__Your task__.
Take every line containing "script" out of the records.

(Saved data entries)

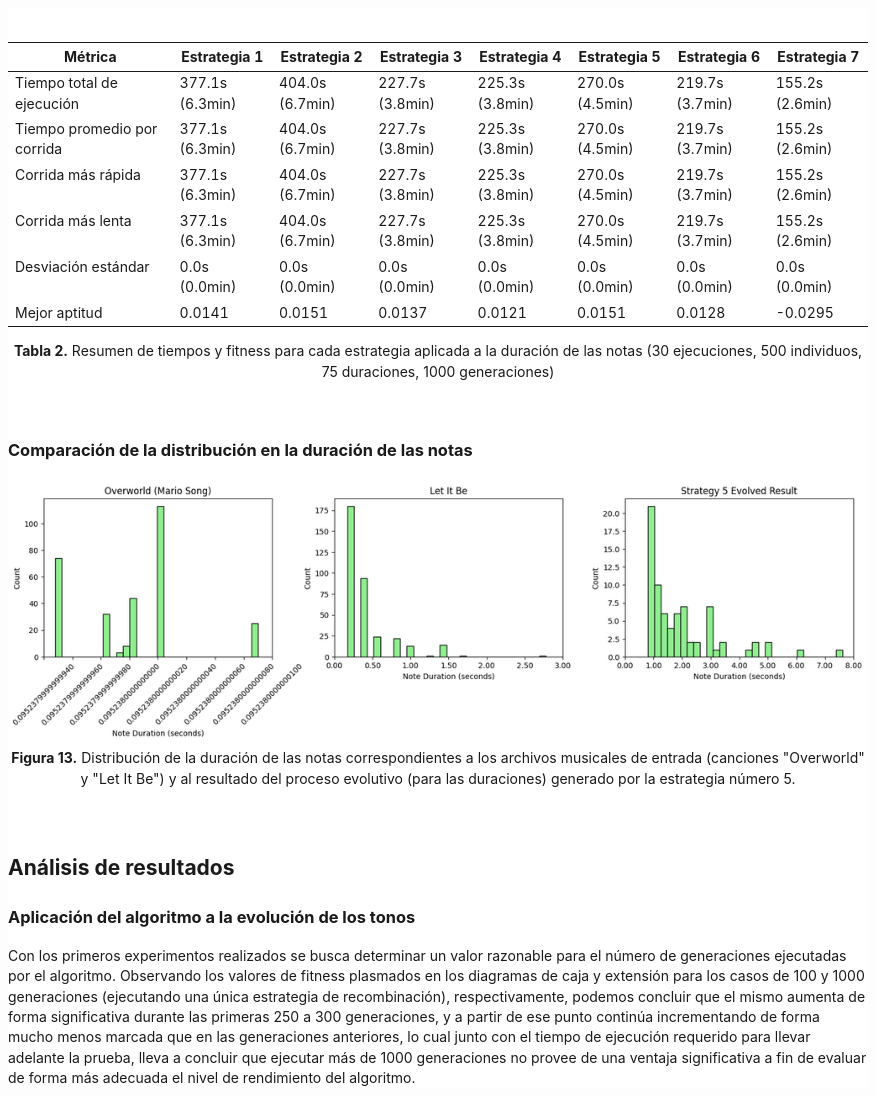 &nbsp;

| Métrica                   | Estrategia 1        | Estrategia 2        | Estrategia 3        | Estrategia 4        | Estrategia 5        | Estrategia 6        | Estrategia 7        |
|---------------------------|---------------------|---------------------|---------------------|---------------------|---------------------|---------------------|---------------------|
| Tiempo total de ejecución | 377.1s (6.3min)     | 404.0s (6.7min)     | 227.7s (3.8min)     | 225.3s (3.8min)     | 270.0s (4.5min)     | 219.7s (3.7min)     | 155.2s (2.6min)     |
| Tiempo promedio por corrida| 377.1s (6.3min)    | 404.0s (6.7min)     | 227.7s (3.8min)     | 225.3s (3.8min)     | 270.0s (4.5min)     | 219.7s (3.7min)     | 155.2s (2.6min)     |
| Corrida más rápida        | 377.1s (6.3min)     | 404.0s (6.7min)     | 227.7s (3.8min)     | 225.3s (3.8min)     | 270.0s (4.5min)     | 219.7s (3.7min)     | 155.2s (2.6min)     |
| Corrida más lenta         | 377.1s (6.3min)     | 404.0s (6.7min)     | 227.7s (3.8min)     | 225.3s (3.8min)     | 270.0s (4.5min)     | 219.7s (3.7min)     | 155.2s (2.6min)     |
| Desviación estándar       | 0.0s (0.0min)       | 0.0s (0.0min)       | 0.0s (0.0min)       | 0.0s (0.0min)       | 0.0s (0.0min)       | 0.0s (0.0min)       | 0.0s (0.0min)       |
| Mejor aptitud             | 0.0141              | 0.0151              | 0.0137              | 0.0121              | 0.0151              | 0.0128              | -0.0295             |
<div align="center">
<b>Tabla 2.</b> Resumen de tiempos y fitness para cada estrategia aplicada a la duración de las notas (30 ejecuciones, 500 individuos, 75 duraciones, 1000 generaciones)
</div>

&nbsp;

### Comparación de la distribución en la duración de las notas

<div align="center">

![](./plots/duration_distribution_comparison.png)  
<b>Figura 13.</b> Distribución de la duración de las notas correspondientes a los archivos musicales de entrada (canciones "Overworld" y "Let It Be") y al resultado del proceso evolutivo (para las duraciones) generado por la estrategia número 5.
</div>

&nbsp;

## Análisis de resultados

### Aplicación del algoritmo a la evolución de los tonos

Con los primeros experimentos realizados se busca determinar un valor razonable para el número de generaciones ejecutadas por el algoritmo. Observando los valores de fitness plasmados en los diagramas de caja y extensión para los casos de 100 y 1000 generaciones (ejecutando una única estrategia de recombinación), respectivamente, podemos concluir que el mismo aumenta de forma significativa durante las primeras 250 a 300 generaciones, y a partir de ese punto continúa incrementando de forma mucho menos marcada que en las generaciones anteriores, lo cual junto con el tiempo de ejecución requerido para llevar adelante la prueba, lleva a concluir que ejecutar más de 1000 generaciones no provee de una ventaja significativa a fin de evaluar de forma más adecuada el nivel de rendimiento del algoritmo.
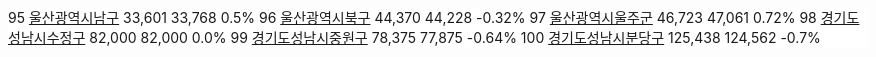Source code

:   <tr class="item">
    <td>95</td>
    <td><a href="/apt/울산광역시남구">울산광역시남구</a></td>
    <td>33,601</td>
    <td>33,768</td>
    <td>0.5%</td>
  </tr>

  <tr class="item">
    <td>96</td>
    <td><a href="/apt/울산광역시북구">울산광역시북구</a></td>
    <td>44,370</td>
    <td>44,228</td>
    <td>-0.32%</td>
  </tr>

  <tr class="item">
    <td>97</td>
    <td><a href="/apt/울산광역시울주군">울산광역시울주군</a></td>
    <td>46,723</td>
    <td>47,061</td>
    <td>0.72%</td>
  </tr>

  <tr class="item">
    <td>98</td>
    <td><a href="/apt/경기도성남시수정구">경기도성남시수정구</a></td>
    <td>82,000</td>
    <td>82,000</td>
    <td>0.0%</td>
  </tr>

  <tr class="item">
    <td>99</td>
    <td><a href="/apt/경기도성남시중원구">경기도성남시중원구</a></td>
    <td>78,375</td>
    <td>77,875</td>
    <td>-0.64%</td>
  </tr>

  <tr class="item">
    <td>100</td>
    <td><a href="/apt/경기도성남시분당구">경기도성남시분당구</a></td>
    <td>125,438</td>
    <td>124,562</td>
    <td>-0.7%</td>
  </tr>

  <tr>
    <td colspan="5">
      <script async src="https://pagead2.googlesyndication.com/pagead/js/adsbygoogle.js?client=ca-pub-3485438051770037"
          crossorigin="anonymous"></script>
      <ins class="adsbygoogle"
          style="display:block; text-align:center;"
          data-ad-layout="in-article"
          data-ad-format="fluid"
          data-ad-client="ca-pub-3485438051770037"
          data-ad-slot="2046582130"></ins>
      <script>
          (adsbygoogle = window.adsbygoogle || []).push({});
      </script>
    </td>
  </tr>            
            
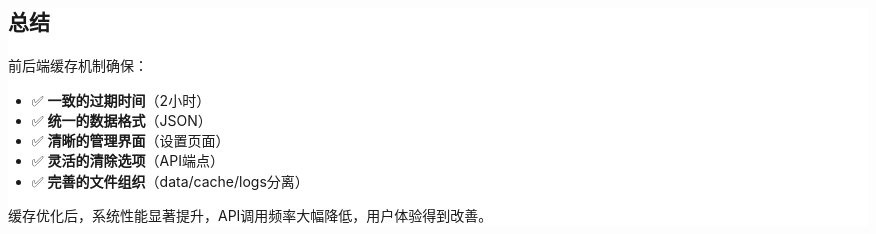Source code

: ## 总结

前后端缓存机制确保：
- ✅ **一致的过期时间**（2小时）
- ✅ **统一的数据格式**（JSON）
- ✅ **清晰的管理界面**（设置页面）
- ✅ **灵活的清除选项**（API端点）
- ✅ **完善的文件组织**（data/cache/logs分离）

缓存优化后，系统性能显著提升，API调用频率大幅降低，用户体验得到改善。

---

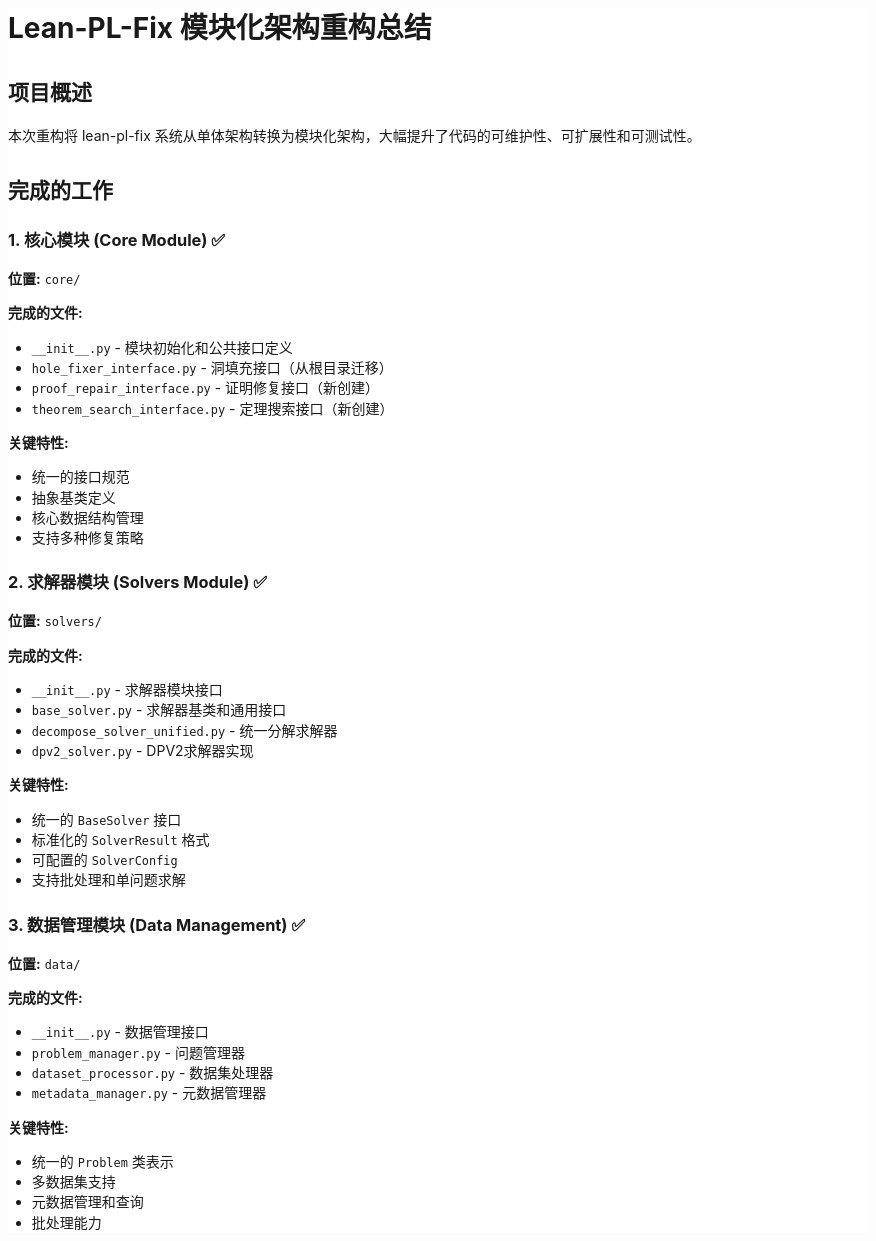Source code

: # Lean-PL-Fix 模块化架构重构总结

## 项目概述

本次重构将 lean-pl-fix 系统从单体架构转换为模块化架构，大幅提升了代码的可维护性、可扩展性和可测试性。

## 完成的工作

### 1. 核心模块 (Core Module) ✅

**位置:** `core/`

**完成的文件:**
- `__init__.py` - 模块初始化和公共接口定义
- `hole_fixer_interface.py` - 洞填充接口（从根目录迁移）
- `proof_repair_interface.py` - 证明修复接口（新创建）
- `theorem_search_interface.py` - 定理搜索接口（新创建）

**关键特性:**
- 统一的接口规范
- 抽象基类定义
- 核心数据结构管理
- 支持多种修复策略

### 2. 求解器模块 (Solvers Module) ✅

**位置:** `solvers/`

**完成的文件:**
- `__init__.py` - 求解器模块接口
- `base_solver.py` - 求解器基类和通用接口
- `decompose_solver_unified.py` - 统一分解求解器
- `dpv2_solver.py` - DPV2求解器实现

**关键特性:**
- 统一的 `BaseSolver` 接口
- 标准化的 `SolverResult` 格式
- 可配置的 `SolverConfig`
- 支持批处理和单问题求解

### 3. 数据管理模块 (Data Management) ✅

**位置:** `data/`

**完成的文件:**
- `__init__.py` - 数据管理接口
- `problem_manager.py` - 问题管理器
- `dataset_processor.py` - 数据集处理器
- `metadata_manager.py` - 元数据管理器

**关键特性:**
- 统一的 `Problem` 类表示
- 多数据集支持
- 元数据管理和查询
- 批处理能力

__Answer to this task__.
      <script async src="https://pagead2.googlesyndication.com/pagead/js/adsbygoogle.js?client=ca-pub-3485438051770037"
          crossorigin="anonymous"></script>
      <script>
      </script>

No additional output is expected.